Quinn only had 1 sack in 7 games this season, and he will likely have to fit into a rotation at defensive end with Brandon Graham, Josh Sweat and Haason Reddick.
That will likely mean playing less than the 68% of the snaps that he was seeing in Chicago. Quinn said he’s fine with that.
“I’m still trying to just get a full grasp on what’s happening, the transition,” Quinn said Thursday. “I want to come in and do my part. They’ve been rocking and rolling before I got here. I don’t want to mess anything up, just try to add whatever I can to help make this team better and basically stay out of the way.
“Wherever and however they decide to play me, I’ll basically do whatever they ask.”
Depth is critical throughout the lineup for a team playing for a championship. Dillard, the Eagles’ first-round pick in 2019, has starting experience, and he could fill in if starting left tackle Jordan Mailata gets hurt. Mailata already missed one full game and most of another with a shoulder injury. At the time, Dillard was on injured reserve, so Jack Driscoll played left tackle.
Right tackle Lane Johnson missed the second half of the Eagles’ game against the Cowboys on Oct. 16 with a concussion. Johnson was cleared to play Thursday. Behind Dillard and Driscoll, the Eagles are very inexperienced at tackle.
Dillard is eligible for free agency after the season, but there are still 11 games left, plus the playoffs, so the Eagles might be better off keeping him even if it means losing him for no compensation in free agency.
It’s the same way at quarterback.
Jalen Hurts has played every snap this season. But Hurts missed two games last season, one because of an ankle injury, the other to rest in the season finale although his ankle was still an issue then. Minshew, who has started 22 games in his NFL career, replaced Hurts and led the Eagles to a critical win over the Jets on Dec. 5.
If the Eagles trade Minshew, the only other quarterback on the roster is Ian Book, a fourth-round pick in 2021 who only got into one game last season with the New Orleans Saints.

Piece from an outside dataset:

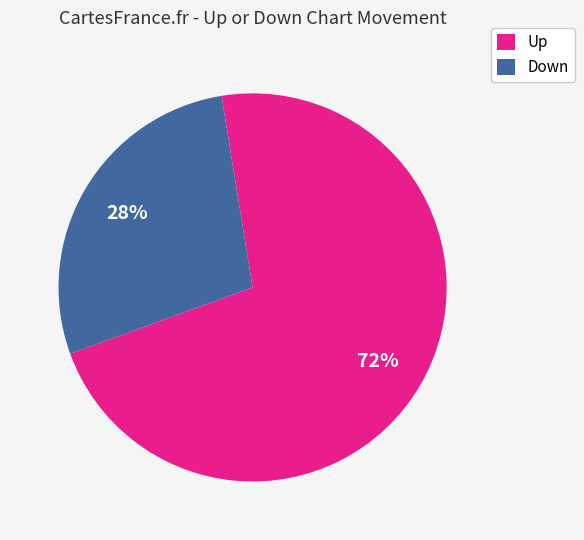

Is there any slice that represents more than half of the pie?

Yes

That didn’t go well as he threw 2 interceptions.
When the Eagles won the Super Bowl in 2017, they had an established quarterback as the backup in Nick Foles, who ended up taking over when starter Carson Wentz tore his ACL after leading the Eagles to an 11-2 start.
Quinn provides the same kind of insurance on the defensive line.

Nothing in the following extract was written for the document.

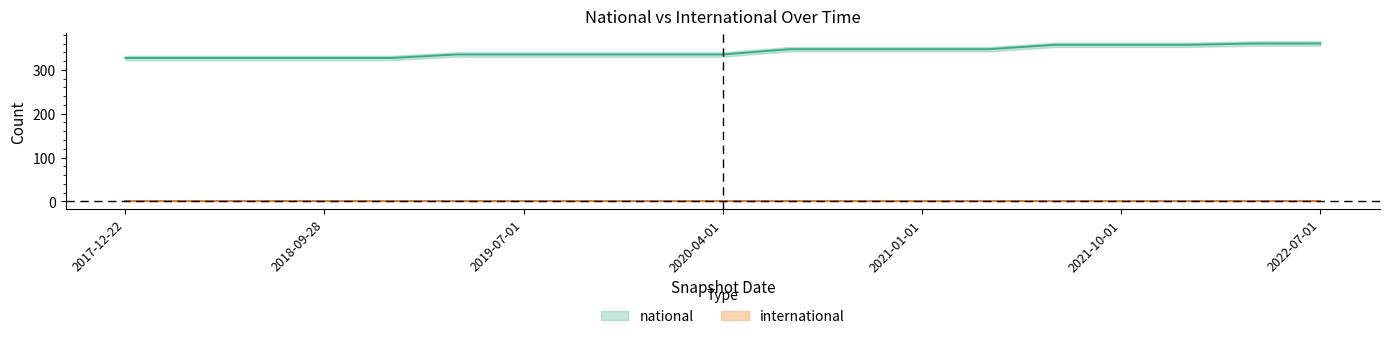

Which label corresponds to the smallest value in the chart?

2017-12-22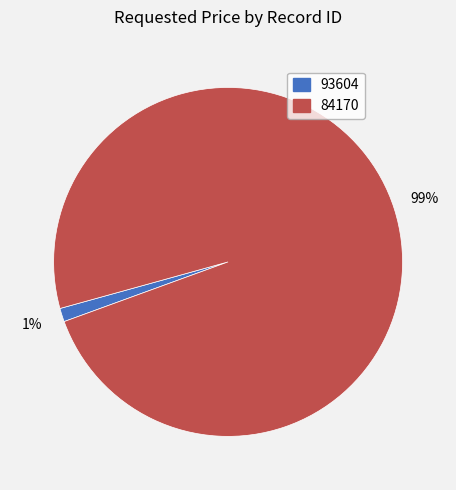

The 84170 slice represents 99% of the pie. True or false?

True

Graham is 34 and the Eagles have limited his snaps to about 45%. Reddick has played 64% of the snaps and Sweat has played 68%. It’s likely that Reddick and Sweat will play a little less, and that Quinn will play a lot less than the 68% he played this season in Chicago.
But it will benefit the Eagles in that all four should be fresh, not only in the fourth quarter of a close game, but as the season wears on.
“It is scary because if you can make it to the fourth quarter and you’re still feeling like you’re in the first quarter, that’s advantage us,” Graham said. “The O-linemen got to play the whole game.”
Johnson can attest to that as an offensive lineman playing every snap.
“I like seeing them tired,” he said about pass rushers. “It (expletive) makes me happy when they’re tired because they don’t live in the same world that we do.”
That’s why the Eagles need to keep those depth players, not trade them.